Source: Change.org
In the largest labor trafficking case to ever come under indictment in the United States, 400 Thai farm workers were freed from their bondage recently in a major bust. Shutting down a second trafficking ring resulted in the not insignificant release of 44 human trafficking victims. How many more of the agricultural workers who put food on our table live in modern-day slavery? There's no telling, but these massive operations don't bode well for the security of farm workers in America. The Thai trafficking wing, for instance, had been in operation since 2004 and was only just shut down.
Given these less-than-reassuring signs, agriculture is looking at a major crackdown on illegal labor practices, Amanda Kloer reports on the End Human Trafficking blog. This seems like a good thing, right? Slavery equals bad, stopping slavery equals good. But since farms rely so heavily on foreign labor to keep everything running smoothly, new federal regulations restricting H-2A visas could be a serious hindrance to business as usual, even for those who weren't breaking any labor laws.
Immoral employers in all industries have always been drawn to hire foreign labor in order to assert exorbitant control over their employees, whether they're outright trafficking and enslaving workers or engaging in a slightly subtler form of labor exploitation. Since an immigrant on a work visa has to immediately leave the country if they lose their job, these employers quash dissent over unfair labor practices by waving the deportation card around. A worker facing the threat of not just losing their job, but losing their very right to remain living in the country, has a huge incentive to sit down and shut up no matter what conditions they suffer. And, of course, if they're exploiting undocumented workers, they can threaten one call to immigration authorities to set off instant removal proceedings.
While the Obama administration's new regulation to the H-2A visa, like mandating decent wages and housing, are useful to those workers whose employers follow the letter of the law, it does nothing for those who are already victims of labor trafficking and exploitation. The restrictions make it harder for farms that want to obey the law to bring sufficient labor to their farms (and, no, unemployed Americans cannot simply fill those slots: they've asked), while failing to protect migrant laborers within our borders, even if they followed legal pathways to their jobs.

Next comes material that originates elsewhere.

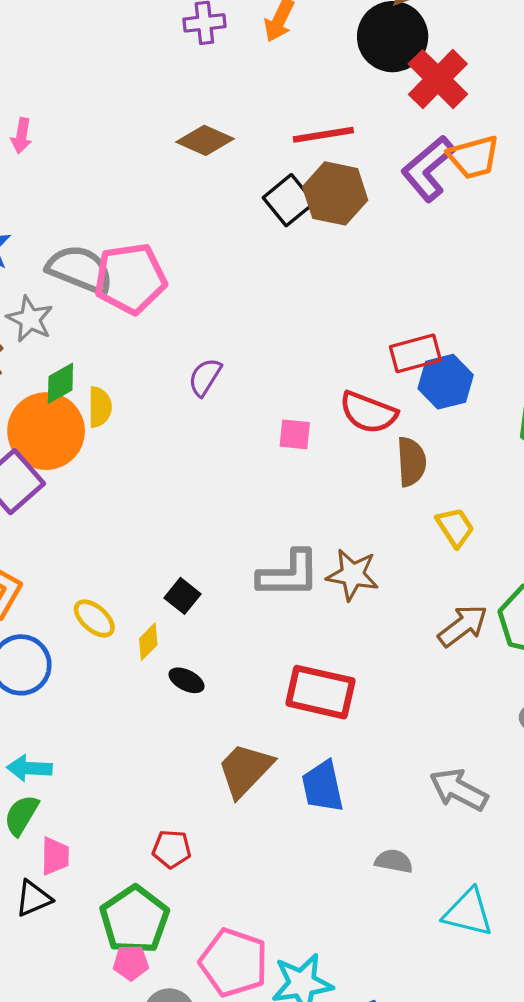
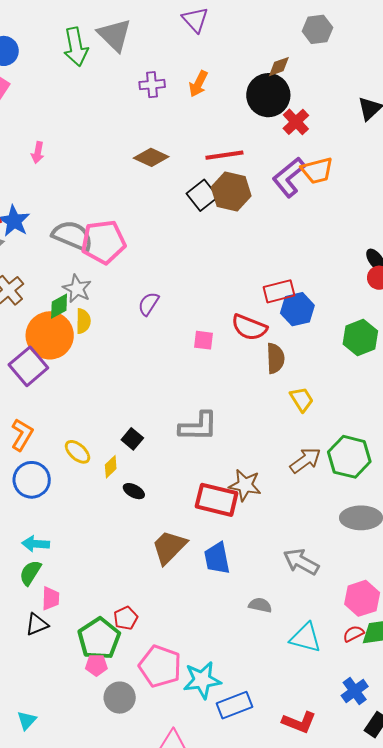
red cross: (438, 79) -> (296, 122), size x0.7
gray star: (30, 319) -> (77, 289), moved
brown star: (353, 575) -> (245, 485), moved
red pentagon: (172, 849) -> (126, 618), moved, turned -30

Addressing the "deportation card" and the vulnerability of temporary workers by doing away with automatic removal proceedings, giving them time to find a new job or levy charges of unjust labor practices, would provide much better sanctuary for potential trafficking victims than more regulations that will just be ignored, or require major expenses to monitor. And protecting immigrants serves the dual purpose of making certain that Americans aren't also faced with shoddy conditions and pay, because if their foreign coworkers cannot speak up they too lose much of their ability to demand labor rights and to bargain.